The study looked at almost 13,000 HIV patients in Philadelphia from Penn Medicine to find that continuous care with one health care provider or clinic was optimal for HIV outcomes, and reducing transmission. It could even cut down on duplicate services that contribute to higher health care costs.
Brady, along with Baligh R. Yehia, MD, MPP, MSHP, an assistant professor in the division of Infectious Diseases at the Perelman School of Medicine at the University of Pennsyvlania, found that almost a thousand of the 13,000 patients visited multiple HIV clinics and had poorer outcomes.

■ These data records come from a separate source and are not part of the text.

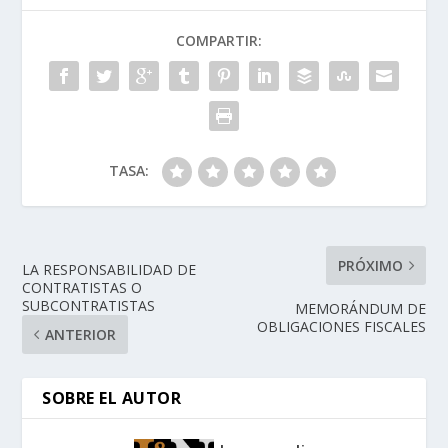
COMPARTIR:
TASA:
PRÓXIMO
LA RESPONSABILIDAD DE
CONTRATISTAS O
SUBCONTRATISTAS
MEMORÁNDUM DE
OBLIGACIONES FISCALES
ANTERIOR
SOBRE EL AUTOR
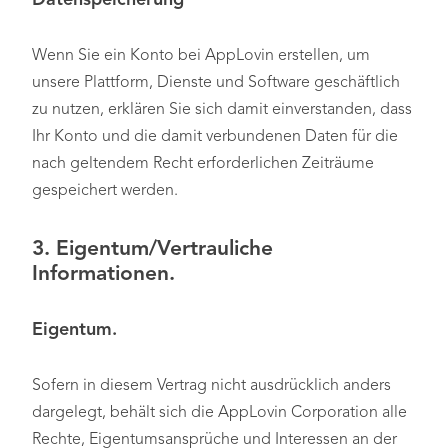
Datenspeicherung
Wenn Sie ein Konto bei AppLovin erstellen, um
unsere Plattform, Dienste und Software geschäftlich
zu nutzen, erklären Sie sich damit einverstanden, dass
Ihr Konto und die damit verbundenen Daten für die
nach geltendem Recht erforderlichen Zeiträume
gespeichert werden.
3. Eigentum/Vertrauliche
Informationen.
Eigentum.
Sofern in diesem Vertrag nicht ausdrücklich anders
dargelegt, behält sich die AppLovin Corporation alle
Rechte, Eigentumsansprüche und Interessen an der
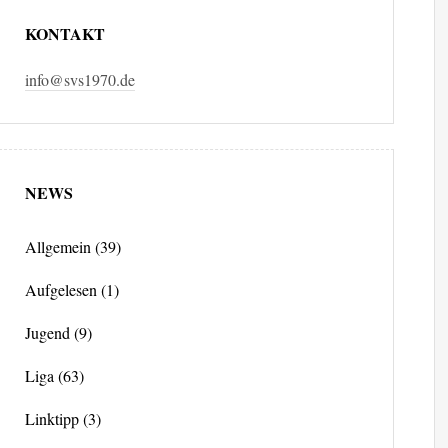
KONTAKT
info@svs1970.de
NEWS
Allgemein
(39)
Aufgelesen
(1)
Jugend
(9)
Liga
(63)
Linktipp
(3)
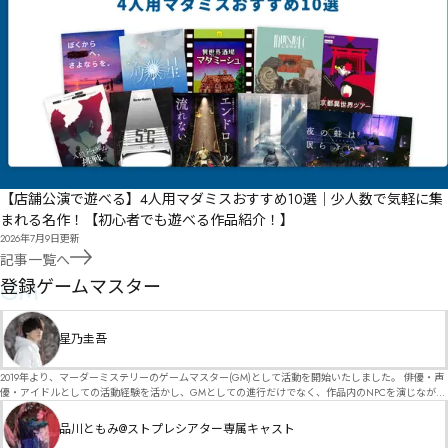
【店舗公演で遊べる】4人用マダミスおすすめ10選｜少人数で気軽に集
まれる名作！【初心者でも遊べる作品紹介！】
2026年7月9日
更新
記事一覧へ
GM
登録ゲームマスター
星乃圭吾
2019年より、マーダーミステリーのゲームマスター(GM)として活動を開始いたしました。 俳優・声
優・アイドルとしての活動経験を活かし、GMとしての進行だけでなく、作品内のNPCを演じなが
ら、お客様に物語の世界へ入り込んでいただくような演出・サービスを得意としています。 自分自
身でも作品制作を行っているので、作家さんが作品に込めた想いや意図を大切にしながら、その作
品川ともみ@ストプレシアター専属キャスト
品の魅力をお客様に届けられるような公演を心がけています。 参加してくださる皆様がどんなエン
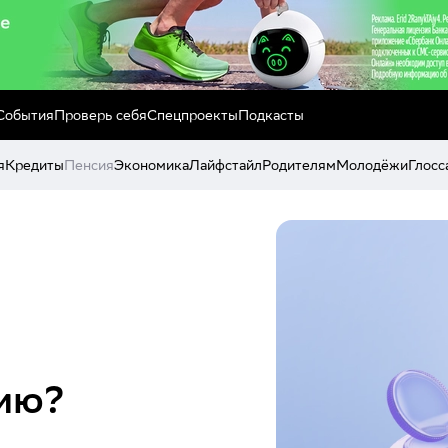
События
Проверь себя
Спецпроекты
Подкасты
я
Кредиты
Пенсия
Экономика
Лайфстайл
Родителям
Молодёжи
Глосс
сию?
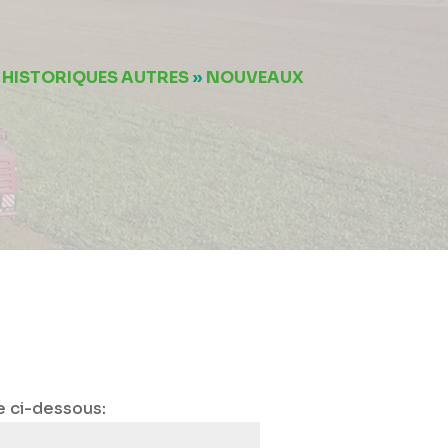
»
HISTORIQUES AUTRES
»
NOUVEAUX
e ci-dessous:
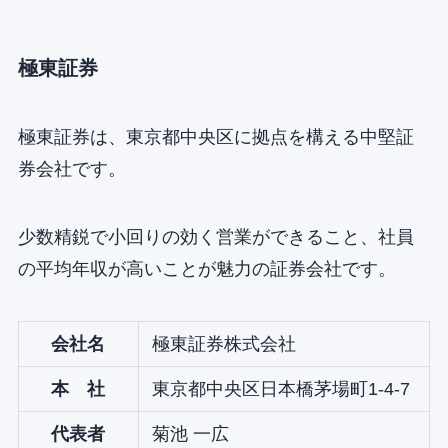
極東証券
極東証券は、東京都中央区に拠点を構える中堅証
券会社です。
少数精鋭で小回りの効く営業ができること、社員
の平均年収が高いことが魅力の証券会社です。
会社名
極東証券株式会社
本 社
東京都中央区日本橋茅場町1-4-7
代表者
菊池 一広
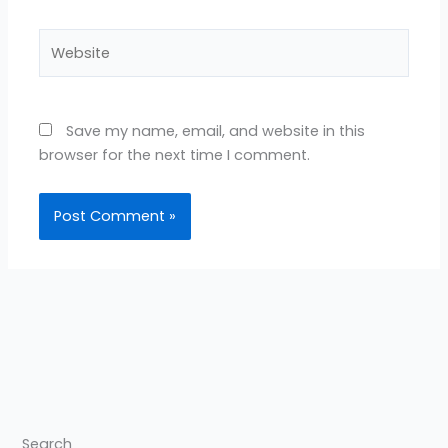
Website
Save my name, email, and website in this
browser for the next time I comment.
Search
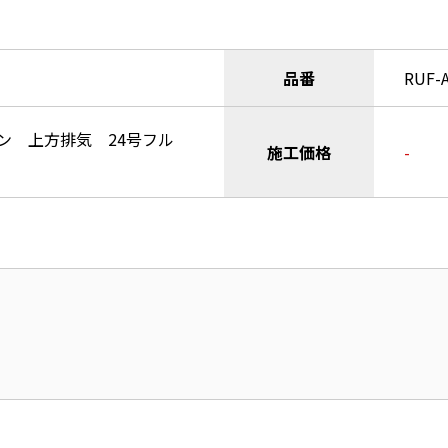
品番
RUF-
ン 上方排気 24号フル
施工価格
-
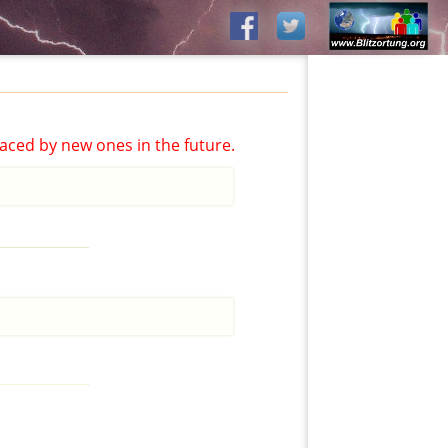
aced by new ones in the future.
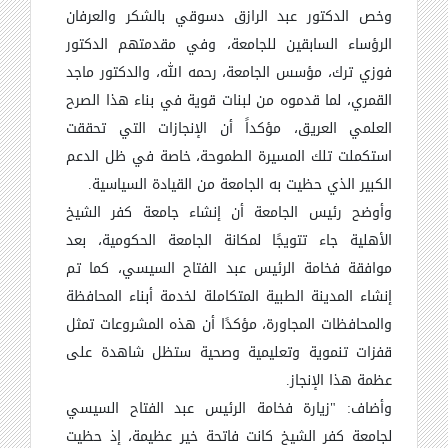
وخص الدكتور عبد الرازق دسوقي بالشكر والعرفان
الرؤساء السابقين للجامعة، وفي مقدمتهم الدكتور
فوزي ترك، مؤسس الجامعة، رحمه الله، والدكتور ماجد
القمري، لما قدموه من لبنات قوية في بناء هذا الصرح
العلمي العريق، مؤكداً أن الإنجازات التي تحققت
استكملت تلك المسيرة الطموحة، خاصة في ظل الدعم
الكبير الذي حظيت به الجامعة من القيادة السياسية.
وأوضح رئيس الجامعة أن إنشاء جامعة كفر الشيخ
الأهلية جاء تتويجًا لمكانة الجامعة الحكومية، بعد
موافقة فخامة الرئيس عبد الفتاح السيسي، كما تم
إنشاء المدينة الطبية المتكاملة لخدمة أبناء المحافظة
والمحافظات المجاورة، مؤكدًا أن هذه المشروعات تمثل
قفزات تنموية وتعليمية وصحية ستظل شاهدة على
عظمة هذا الإنجاز.
وأضاف: "زيارة فخامة الرئيس عبد الفتاح السيسي
لجامعة كفر الشيخ كانت فاتحة خير عظيمة، إذ حظيت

They were less likely to maintain adherence to their anti-retroviral regimens and had poorer outcomes. In the course of the study, 69 percent of patients who visited multiple clinics received ART, as compared with 83 percent of patients receiving care at a single clinic. The single-clinic patients had a higher viral suppression rate.
Those patients who visited multiple clinics were more likely to be young, black, women, uninsured, and in their first year of care. But the pattern of multiple clinic use continued every year for 20 percent of these patients.

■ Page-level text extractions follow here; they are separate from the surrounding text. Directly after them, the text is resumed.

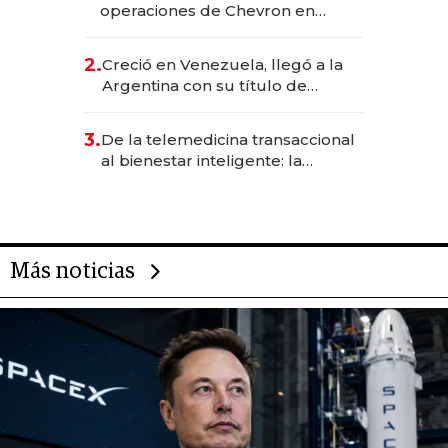
operaciones de Chevron en
EE.UU. y hoy es la única mujer
CEO en Vaca Muerta
2.
Creció en Venezuela, llegó a la
Argentina con su título de
abogado y construyó un imperio
gastronómico que revoluciona
3.
De la telemedicina transaccional
las marcas "fast premium"
al bienestar inteligente: la
evolución de doc24 para
transformar a las organizaciones
Más noticias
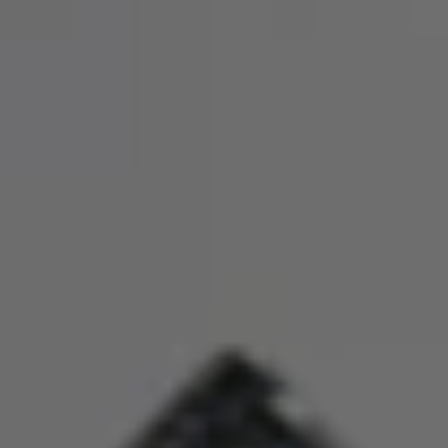
Mondo Volkswagen
Il Bar del Lunedì
VanLife Stories
75 anni di Bulli
Guida autonoma
ID. Buzz al World Ducati Week 2026
Contatti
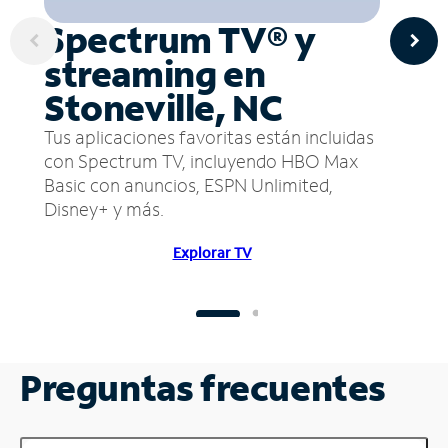
Spectrum TV® y
streaming en
Stoneville, NC
Tus aplicaciones favoritas están incluidas
con Spectrum TV, incluyendo HBO Max
Basic con anuncios, ESPN Unlimited,
Disney+ y más.
Explorar TV
Preguntas frecuentes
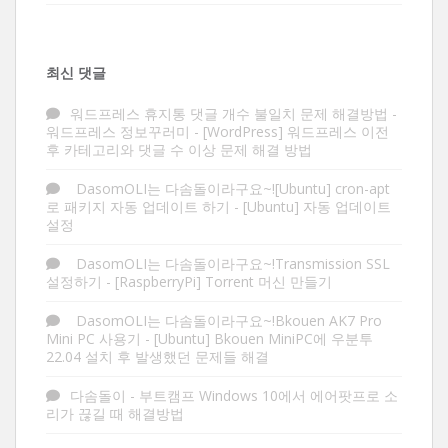
최신 댓글
워드프레스 휴지통 댓글 개수 불일치 문제 해결방법 -
워드프레스 정보꾸러미
-
[WordPress] 워드프레스 이전
후 카테고리와 댓글 수 이상 문제 해결 방법
DasomOLI는 다솜돌이라구요~![Ubuntu] cron-apt
로 패키지 자동 업데이트 하기
-
[Ubuntu] 자동 업데이트
설정
DasomOLI는 다솜돌이라구요~!Transmission SSL
설정하기
-
[RaspberryPi] Torrent 머신 만들기
DasomOLI는 다솜돌이라구요~!Bkouen AK7 Pro
Mini PC 사용기
-
[Ubuntu] Bkouen MiniPC에 우분투
22.04 설치 후 발생했던 문제들 해결
다솜돌이
-
부트캠프 Windows 10에서 에어팟프로 소
리가 끊길 때 해결방법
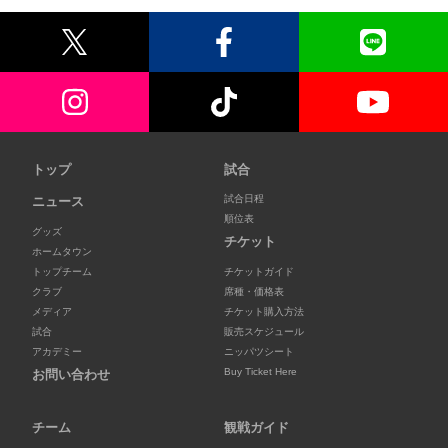
トップ
試合
試合日程
ニュース
順位表
グッズ
チケット
ホームタウン
トップチーム
チケットガイド
クラブ
席種・価格表
メディア
チケット購入方法
試合
販売スケジュール
アカデミー
ニッパツシート
Buy Ticket Here
お問い合わせ
チーム
観戦ガイド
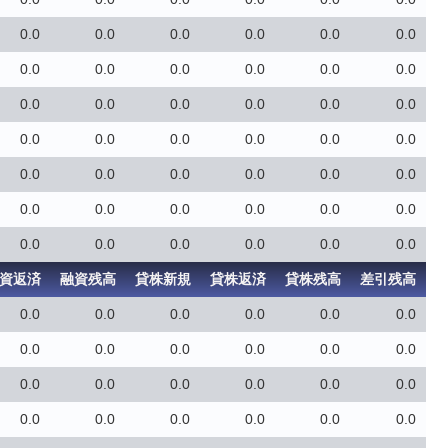
0.0
0.0
0.0
0.0
0.0
0.0
0.0
0.0
0.0
0.0
0.0
0.0
0.0
0.0
0.0
0.0
0.0
0.0
0.0
0.0
0.0
0.0
0.0
0.0
0.0
0.0
0.0
0.0
0.0
0.0
0.0
0.0
0.0
0.0
0.0
0.0
0.0
0.0
0.0
0.0
0.0
0.0
資返済
融資残高
貸株新規
貸株返済
貸株残高
差引残高
0.0
0.0
0.0
0.0
0.0
0.0
0.0
0.0
0.0
0.0
0.0
0.0
0.0
0.0
0.0
0.0
0.0
0.0
0.0
0.0
0.0
0.0
0.0
0.0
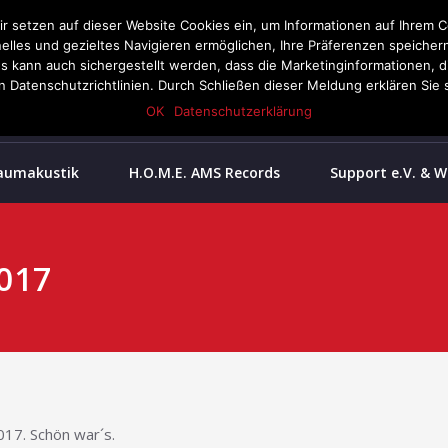
Wir setzen auf dieser Website Cookies ein, um Informationen auf Ihrem C
nelles und gezieltes Navigieren ermöglichen, Ihre Präferenzen speiche
Kienberg, Gauing 2
ann auch sichergestellt werden, dass die Marketinginformationen, die 
08628 987 99 51
 Datenschutzrichtlinien. Durch Schließen dieser Meldung erklären Sie s
OK
Datenschutzerklärung
aumakustik
H.O.M.E. AMS Records
Support e.V. & 
2017
017. Schön war´s.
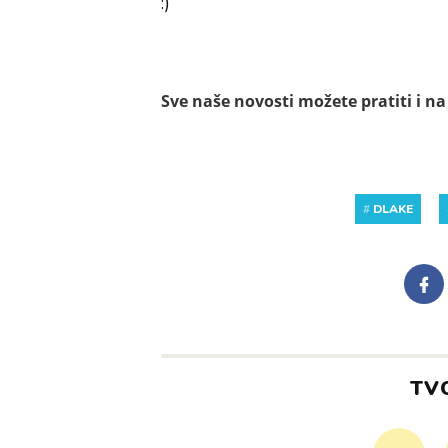
:)
Sve naše novosti možete pratiti i n
#
DLAKE
TV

This shows a schism between the idea of a patient being "retained" in care by national standards even if they are visiting multiple clinics, and the effect that can have on health. The outcome is invariably a lower standard of health with a higher price tag.
"In times of diminishing resources, identifying ways to maximize resources and improve HIV outcomes is essential," said Brady.

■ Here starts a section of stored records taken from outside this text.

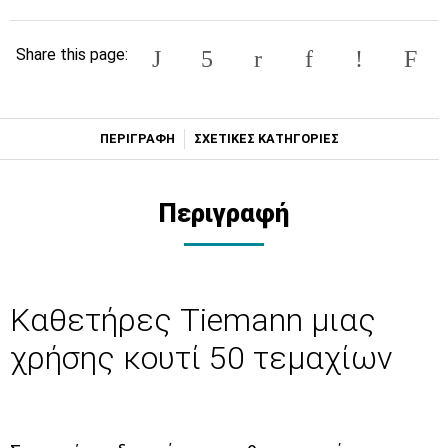
Share this page:
ΠΕΡΙΓΡΑΦΗ
ΣΧΕΤΙΚΕΣ ΚΑΤΗΓΟΡΙΕΣ
Περιγραφή
Καθετήρες Tiemann μιας
χρήσης κουτί 50 τεμαχίων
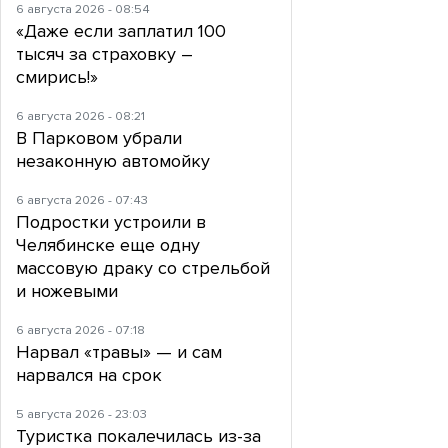
6 августа 2026 - 08:54
«Даже если заплатил 100
тысяч за страховку –
смирись!»
6 августа 2026 - 08:21
В Парковом убрали
незаконную автомойку
6 августа 2026 - 07:43
Подростки устроили в
Челябинске еще одну
массовую драку со стрельбой
и ножевыми
6 августа 2026 - 07:18
Нарвал «травы» — и сам
нарвался на срок
5 августа 2026 - 23:03
Туристка покалечилась из-за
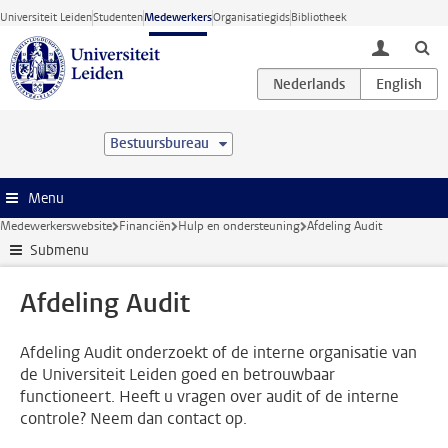
Ga direct naar de inhoud
Universiteit Leiden
Studenten
Medewerkers
Organisatiegids
Bibliotheek
toggle lo
Bestuursbureau
Menu
Medewerkerswebsite
Financiën
Hulp en ondersteuning
Afdeling Audit
Submenu
Afdeling Audit
Afdeling Audit onderzoekt of de interne organisatie van
de Universiteit Leiden goed en betrouwbaar
functioneert. Heeft u vragen over audit of de interne
controle? Neem dan contact op.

Researchers said that next on the agenda is to establish an understanding of why these patients jump from clinic to clinic -- among them shame, denial, stigma and gaps in coverage.
"Next, researchers should focus on better understanding the reasons behind multiple clinics visit, which could run the gamut," said Yehia. "Difficulty accepting the diagnosis and coping with stigma may play a role. Many people may move onto another clinic because of comorbidity, like hepatitis C and mental health treatments, which may not be offered at all clinics. Patient-provider interactions may also play a role. All of this information will help us better understand patient behaviors, which can help us improve HIV care."